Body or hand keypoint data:
========================

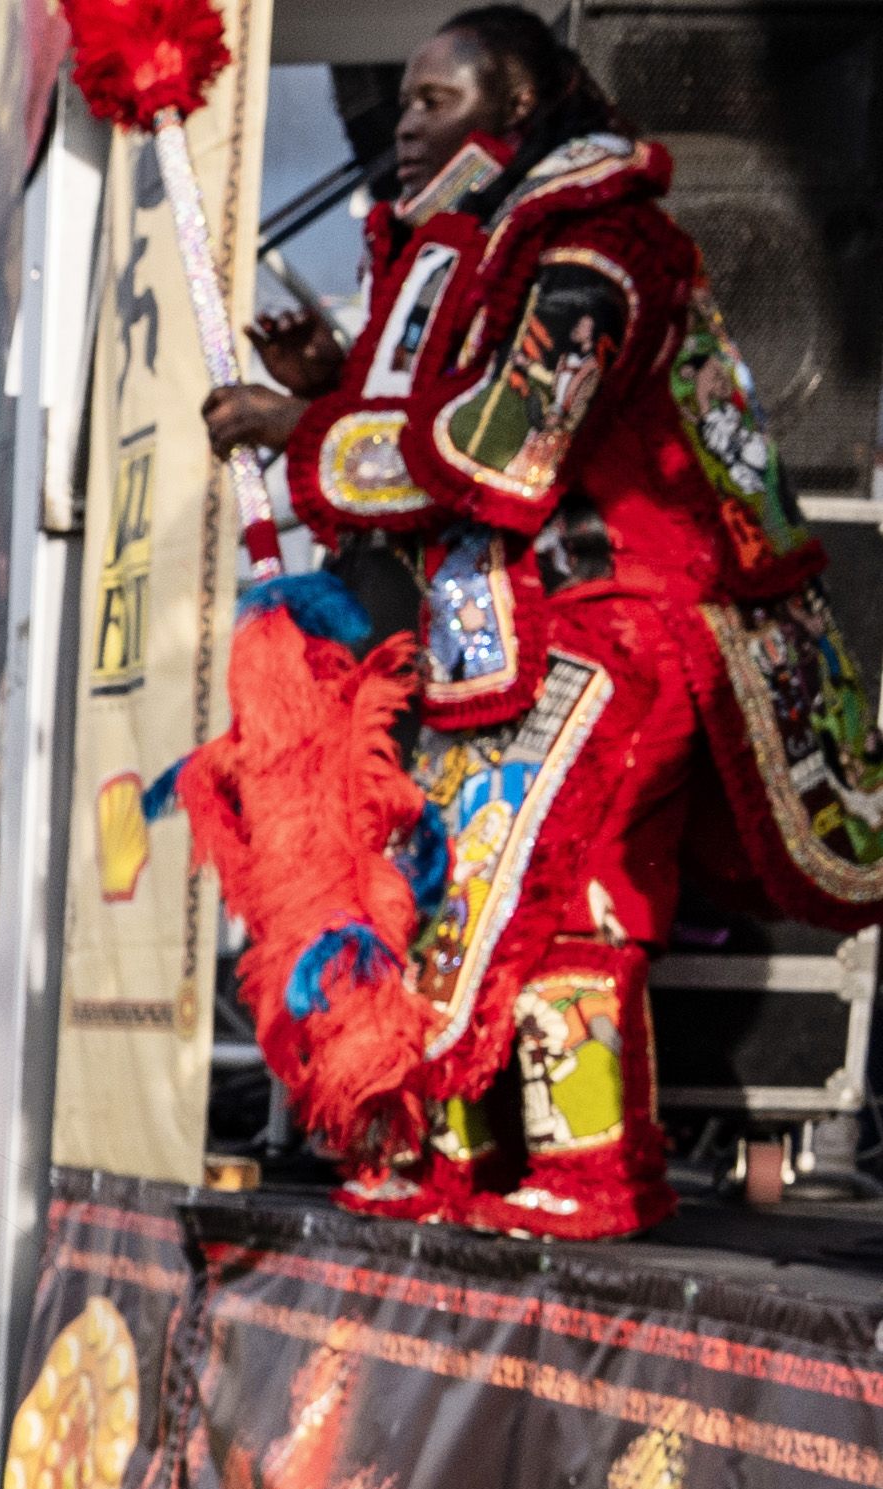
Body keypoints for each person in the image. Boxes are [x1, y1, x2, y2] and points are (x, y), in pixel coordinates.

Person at [194, 5, 883, 1235]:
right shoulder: (481, 244)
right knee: (562, 904)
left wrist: (299, 432)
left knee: (486, 899)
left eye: (434, 103)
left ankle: (519, 1156)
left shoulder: (597, 253)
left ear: (514, 109)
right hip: (513, 640)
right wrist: (329, 388)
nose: (404, 127)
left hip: (622, 631)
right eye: (400, 103)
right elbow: (444, 426)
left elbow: (508, 450)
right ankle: (542, 1164)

========================

> _Work to be completed_:
The lines to return are those in the entries above that include "left".

> _Solution for this exercise_:
left wrist: (299, 432)
left knee: (486, 899)
left eye: (434, 103)
left ankle: (519, 1156)
left shoulder: (597, 253)
left ear: (514, 109)
left hip: (622, 631)
left elbow: (508, 450)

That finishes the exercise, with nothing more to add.